-- Supplied text --
------------------------------
Anderson Properties v. International Knife & Saw, Inc. and Simonds International Corporation ( 2008 )


Menu:
  •                  IN THE COURT OF APPEALS OF TENNESSEE
    AT NASHVILLE
    May 8, 2008 Session
    ANDERSON PROPERTIES v. INTERNATIONAL KNIFE & SAW, INC.
    and SIMONDS INTERNATIONAL CORPORATION
    Appeal from the Chancery Court for Davidson County
    No. 04-446-III  Ellen Hobbs Lyle, Chancellor
    No. M2007-01779-COA-R3-CV - Filed November 13, 2008
    This is an appeal from summary judgment granted in favor of defendant-lessee on an action to
    collect back rent and other expenses pursuant to a long-term commercial lease agreement with
    plaintiff-landlord. Lessee filed for Chapter 11 bankruptcy prior to the filing of the instant action.
    We have concluded that the commercial lease upon which landlord relies was deemed rejected by
    operation of law in the bankruptcy proceedings and that landlord is therefore barred from recovering
    the damages it seeks. Judgment of the chancery court is affirmed.
    Tenn. R. App. P. 3; Judgment of the Chancery Court Affirmed
    ANDY D. BENNETT , J., delivered the opinion of the court, in which FRANK G. CLEMENT , JR. and
    RICHARD H. DINKINS, JJ., joined.
    Alan C. Housholder, Nashville, Tennessee, for the appellant, Anderson Properties.
    John H. Rowland, Nashville, Tennessee, for the appellees, International Knife & Saw, Inc. and
    Simonds International Corporation.
    OPINION
    BACKGROUND
    On March 5, 1998, International Knife & Saw, Inc. (“IKS”) entered into a five-year
    commercial lease agreement with Anderson Properties (“Anderson”) for real property located at
    2605 Grissom Drive, Nashville, Tennessee. On September 24, 2001, IKS filed for Chapter 11
    bankruptcy in the United States Bankruptcy Court in the District of Delaware. The bankruptcy court
    approved IKS’s second amended plan of reorganization on December 17, 2001. Before filing for
    bankruptcy, IKS assigned the Anderson lease agreement to Dunbar Industries (“Dunbar”) in May
    of 2000. Dunbar subsequently defaulted on the agreement by failing to make rental payments.
    Dunbar’s default occurred after IKS’s plan was confirmed by the bankruptcy court in 2001.
    Anderson filed suit against IKS on February 11, 2004, seeking to recover back rent, late fees,
    interest, and attorney’s fees.1 IKS moved for summary judgment arguing that the lease was rejected
    by operation of law pursuant to 11 U.S.C. § 365(d)(4) before the bankruptcy court confirmed IKS’s
    second amended plan of reorganization. Anderson responded and moved for partial summary
    judgment asking the court to declare that the lease agreement was assumed by IKS pursuant to the
    December 17, 2001 bankruptcy order. The trial court found that the Anderson lease was rejected by
    operation of law on November 23, 2001, and was not contemplated in or assumed by the plan of
    reorganization. The chancellor granted summary judgment in favor of IKS and dismissed the action
    with prejudice. Anderson appeals.
------------------------------
-- Stored rows --
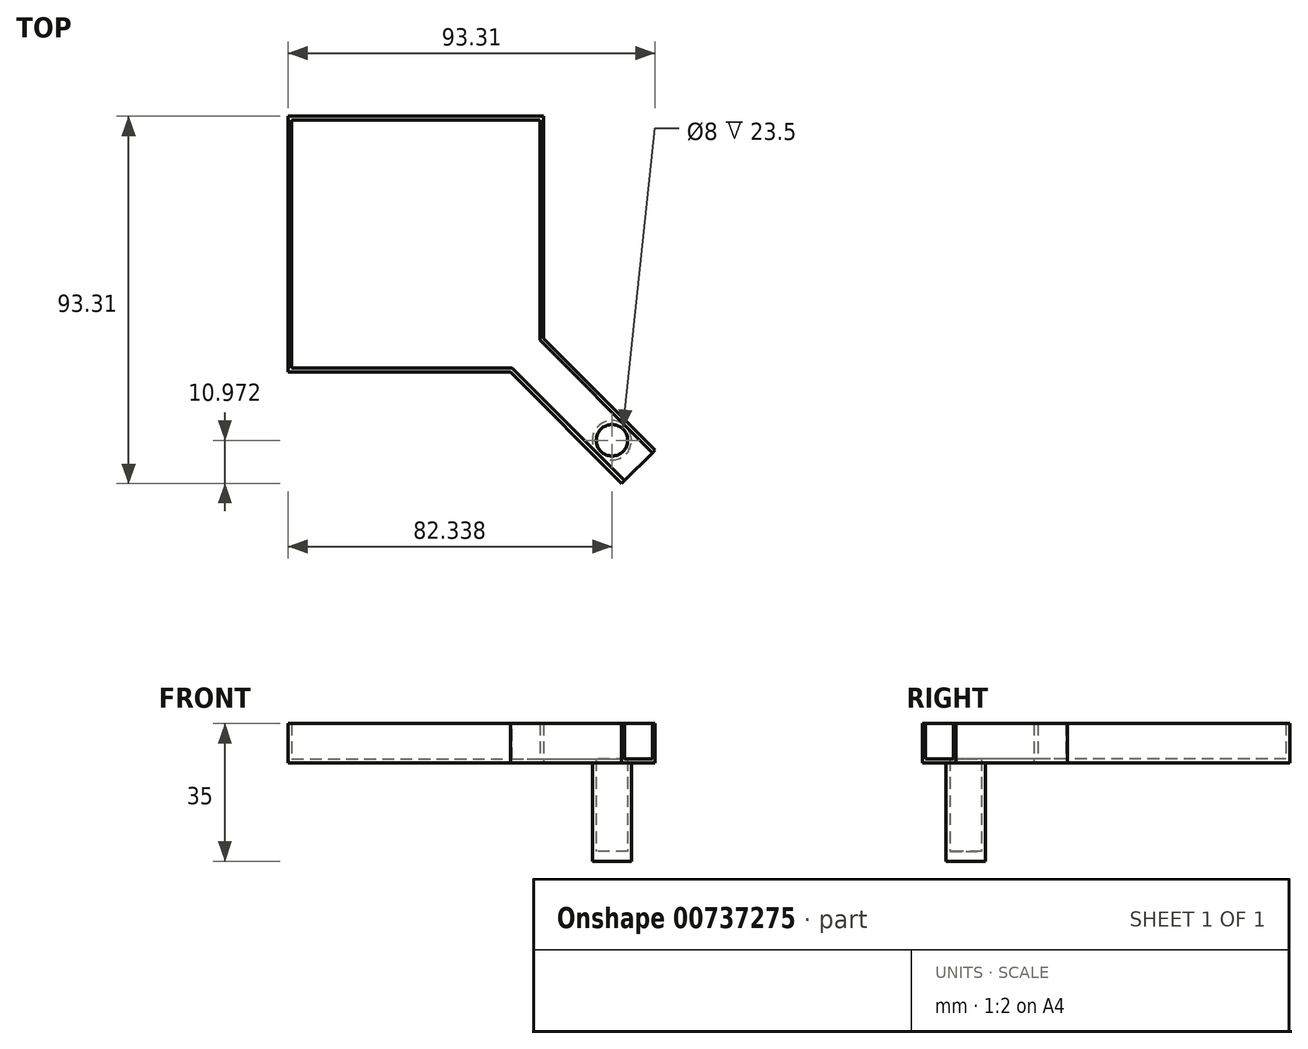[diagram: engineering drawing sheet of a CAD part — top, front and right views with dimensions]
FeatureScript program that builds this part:
annotation { "Feature Type Name" : "Feature", "Feature Type Description" : "" }
export const myFeature = defineFeature(function(context is Context, id is Id, definition is map)
    precondition{}
    {
        {
            var Q0;
            Q0=qCreatedBy(makeId("Top.planeOp"),FACE);
            var sketch = newSketch(context, id + "F0", { "sketchPlane" : qUnion([Q0])});
            skLineSegment(sketch, "E0", {"start": v(0, 44.12) * mm, "end": v(0, -39.93) * mm, "construction": true});
            skLineSegment(sketch, "E1", {"start": v(-43.3, 0) * mm, "end": v(40.23, 0) * mm, "construction": true});
            skLineSegment(sketch, "E2.bottom", {"start": v(-32.5, 32.5) * mm, "end": v(32.5, 32.5) * mm});
            skLineSegment(sketch, "E2.top", {"start": v(-32.5, -32.5) * mm, "end": v(32.5, -32.5) * mm});
            skLineSegment(sketch, "E2.left", {"start": v(-32.5, 32.5) * mm, "end": v(-32.5, -32.5) * mm});
            skLineSegment(sketch, "E2.right", {"start": v(32.5, 32.5) * mm, "end": v(32.5, -32.5) * mm});
            skSolve(sketch);
        }
        {
            var Q0;
            Q0 = qSketchRegion(id + "F0", true);
            extrude(context, id + "F1", {"entities" : qUnion([Q0]), "depth" : 10 * mm, "offsetDistance" : 25 * mm});
        }
        {
            var Q0;
            Q0=makeQuery(id+"F1.opExtrude","CAP_FACE",FACE,{"disambiguationData":[OSD([sQuery(id+"F0.wireOp",EDGE,"E2.bottom"),sQuery(id+"F0.wireOp",EDGE,"E2.top"),sQuery(id+"F0.wireOp",EDGE,"E2.left"),sQuery(id+"F0.wireOp",EDGE,"E2.right")])],"isStart":false});
            shell(context, id + "F2", {"entities" : qUnion([Q0]), "thickness" : 1 * mm});
        }
        {
            var Q0;
            Q0=qCreatedBy(makeId("Right.planeOp"),FACE);
            var Q1;
            Q1=qCreatedBy(makeId("Front.planeOp"),FACE);
            cPlane(context, id + "F3", {"entities" : qUnion([Q0, Q1]), "cplaneType" : CPlaneType.MID_PLANE, "offset" : 25 * mm, "flipAlignment" : true, "width" : 150 * mm, "height" : 150 * mm});
        }
        {
            var Q0;
            Q0=qCreatedBy(id+"F3.planeOp",FACE);
            cPlane(context, id + "F4", {"entities" : qUnion([Q0]), "cplaneType" : CPlaneType.OFFSET, "offset" : 50 * mm, "width" : 150 * mm, "height" : 150 * mm});
        }
        {
            var Q0;
            Q0=qCreatedBy(id+"F4.planeOp",FACE);
            var sketch = newSketch(context, id + "F5", { "sketchPlane" : qUnion([Q0])});
            skPoint(sketch, "E3.0", {"position": v(0, 5) * mm});
            skLineSegment(sketch, "E4.left", {"start": v(5, 10) * mm, "end": v(5, 1) * mm});
            skLineSegment(sketch, "E4.right", {"start": v(-5, 10) * mm, "end": v(-5, 1) * mm});
            skLineSegment(sketch, "E5.1", {"start": v(6, 0) * mm, "end": v(-6, 0) * mm});
            skLineSegment(sketch, "E5.2", {"start": v(-6, 10) * mm, "end": v(-6, 0) * mm});
            skLineSegment(sketch, "E6.0", {"start": v(5, 1) * mm, "end": v(-5, 1) * mm});
            skLineSegment(sketch, "E7", {"start": v(6, 0) * mm, "end": v(6, 10) * mm});
            skLineSegment(sketch, "E8", {"start": v(6, 10) * mm, "end": v(5, 10) * mm});
            skLineSegment(sketch, "E9", {"start": v(-5, 10) * mm, "end": v(-6, 10) * mm});
            skSolve(sketch);
        }
        {
            var Q0;
            Q0=makeQuery(id+"F5.imprint","IMPRINT",FACE,{"disambiguationData":[TD([[makeQuery(id+"F5.imprint","IMPRINT",EDGE,{"derivedFrom":sQuery(id+"F5.wireOp",EDGE,"E4.left")}),1.0]])]});
            var Q1;
            Q1=makeQuery(id+"F1.opExtrude","SWEPT_BODY",BODY,{"disambiguationData":[OSD([sQuery(id+"F0.wireOp",EDGE,"E2.bottom"),sQuery(id+"F0.wireOp",EDGE,"E2.top"),sQuery(id+"F0.wireOp",EDGE,"E2.left"),sQuery(id+"F0.wireOp",EDGE,"E2.right")])]});
            extrude(context, id + "F6", {"entities" : qUnion([Q0]), "operationType" : NewBodyOperationType.ADD, "endBound" : BoundingType.UP_TO_NEXT, "oppositeDirection" : true, "depth" : 25 * mm, "endBoundEntityBody" : qUnion([Q1]), "offsetDistance" : 25 * mm, "hasSecondDirection" : true, "secondDirectionOppositeDirection" : false, "secondDirectionDepth" : 30 * mm});
        }
        {
            var Q0;
            Q0=qCreatedBy(id+"F4.planeOp",FACE);
            var sketch = newSketch(context, id + "F7", { "sketchPlane" : qUnion([Q0])});
            skLineSegment(sketch, "E10.0", {"start": v(-5, 10) * mm, "end": v(-5, 1) * mm});
            skLineSegment(sketch, "E11.0", {"start": v(5, 1) * mm, "end": v(-5, 1) * mm});
            skLineSegment(sketch, "E12.0", {"start": v(5, 10) * mm, "end": v(5, 1) * mm});
            skLineSegment(sketch, "E13.0", {"start": v(5, 10) * mm, "end": v(0, 10) * mm});
            skLineSegment(sketch, "E14.0", {"start": v(-5, 10) * mm, "end": v(0, 10) * mm});
            skSolve(sketch);
        }
        {
            var Q0;
            Q0=makeQuery(id+"F7.imprint","IMPRINT",FACE,{"disambiguationData":[TD([[makeQuery(id+"F7.imprint","IMPRINT",EDGE,{"derivedFrom":sQuery(id+"F7.wireOp",EDGE,"E10.0")}),1.0]])]});
            extrude(context, id + "F8", {"entities" : qUnion([Q0]), "operationType" : NewBodyOperationType.REMOVE, "oppositeDirection" : true, "depth" : 64.9 * mm, "offsetDistance" : 25 * mm, "hasSecondDirection" : true, "secondDirectionBound" : SecondDirectionBoundingType.THROUGH_ALL, "secondDirectionOppositeDirection" : false, "secondDirectionDepth" : 25 * mm});
        }
        {
            var Q0;
            Q0=qCreatedBy(makeId("Top.planeOp"),FACE);
            var sketch = newSketch(context, id + "F9", { "sketchPlane" : qUnion([Q0])});
            skPoint(sketch, "E15.0", {"position": v(0, 0) * mm});
            skLineSegment(sketch, "E16", {"start": v(0, 0) * mm, "end": v(70.71, -70.71) * mm, "construction": true});
            skLineSegment(sketch, "E17", {"start": v(53.37, -46.3) * mm, "end": v(46.3, -53.37) * mm, "construction": true});
            skCircle(sketch, "E18", {"center": v(49.84, -49.84) * mm, "radius": 5 * mm});
            skSolve(sketch);
        }
        {
            var Q0;
            Q0=makeQuery(id+"F9.imprint","IMPRINT",FACE,{"disambiguationData":[TD([[makeQuery(id+"F9.imprint","IMPRINT",EDGE,{"derivedFrom":sQuery(id+"F9.wireOp",EDGE,"E18")}),1.0]])]});
            extrude(context, id + "F10", {"entities" : qUnion([Q0]), "operationType" : NewBodyOperationType.ADD, "oppositeDirection" : true, "depth" : 25 * mm, "offsetDistance" : 25 * mm, "hasSecondDirection" : true, "secondDirectionBound" : SecondDirectionBoundingType.UP_TO_NEXT, "secondDirectionOppositeDirection" : false, "secondDirectionDepth" : 25 * mm});
        }
        {
            var Q0;
            Q0=qCreatedBy(makeId("Top.planeOp"),FACE);
            var sketch = newSketch(context, id + "F11", { "sketchPlane" : qUnion([Q0])});
            skCircle(sketch, "E19", {"center": v(49.84, -49.84) * mm, "radius": 4 * mm});
            skSolve(sketch);
        }
        {
            var Q0;
            Q0 = qSketchRegion(id + "F11", true);
            var Q1;
            Q1=makeQuery(id+"F8.boolean.opBoolean","COPY",FACE,{"derivedFrom":makeQuery(id+"F8.opExtrude","SWEPT_FACE",FACE,{"disambiguationData":[OSD([sQuery(id+"F7.wireOp",EDGE,"ebyGRnMg-mdpS-d85R-b6UQ-0lTUfEDr3TMw")])]})});
            var Q2;
            Q2=makeQuery(id+"F10.opExtrude","CAP_FACE",FACE,{"disambiguationData":[OSD([sQuery(id+"F9.wireOp",EDGE,"E18")])],"isStart":false});
            extrude(context, id + "F12", {"entities" : qUnion([Q0]), "operationType" : NewBodyOperationType.REMOVE, "endBound" : BoundingType.UP_TO_NEXT, "depth" : 25 * mm, "endBoundEntityFace" : qUnion([Q1]), "offsetDistance" : 25 * mm, "hasSecondDirection" : true, "secondDirectionOppositeDirection" : true, "secondDirectionDepth" : 22.5 * mm, "secondDirectionBoundEntityFace" : qUnion([Q2])});
        }
    });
------------------------------
-- Tasks to complete --
**A.** Quote the Anderson Properties opinion word for word, from "Tenn. R. App." to "DINKINS, JJ., joined.".
**B.** For each statement, answer yes or no depending on whether it agrees with the Anderson Properties opinion, and quote the words that decide it: (i) IKS filed for Chapter 11 bankruptcy in Delaware; (ii) Dunbar defaulted before the bankruptcy court confirmed the IKS plan; (iii) the lease between IKS and Anderson ran for ten years.
The records come from a different source than the text.

-- Exercise responses --
**A.**
Tenn. R. App. P. 3; Judgment of the Chancery Court Affirmed
    ANDY D. BENNETT , J., delivered the opinion of the court, in which FRANK G. CLEMENT , JR. and
    RICHARD H. DINKINS, JJ., joined.

**B.**
(i) Yes: "IKS filed for Chapter 11 bankruptcy in the United States Bankruptcy Court in the District of Delaware."
(ii) No: "Dunbar’s default occurred after IKS’s plan was confirmed by the bankruptcy court in 2001."
(iii) No: "entered into a five-year commercial lease agreement with Anderson Properties"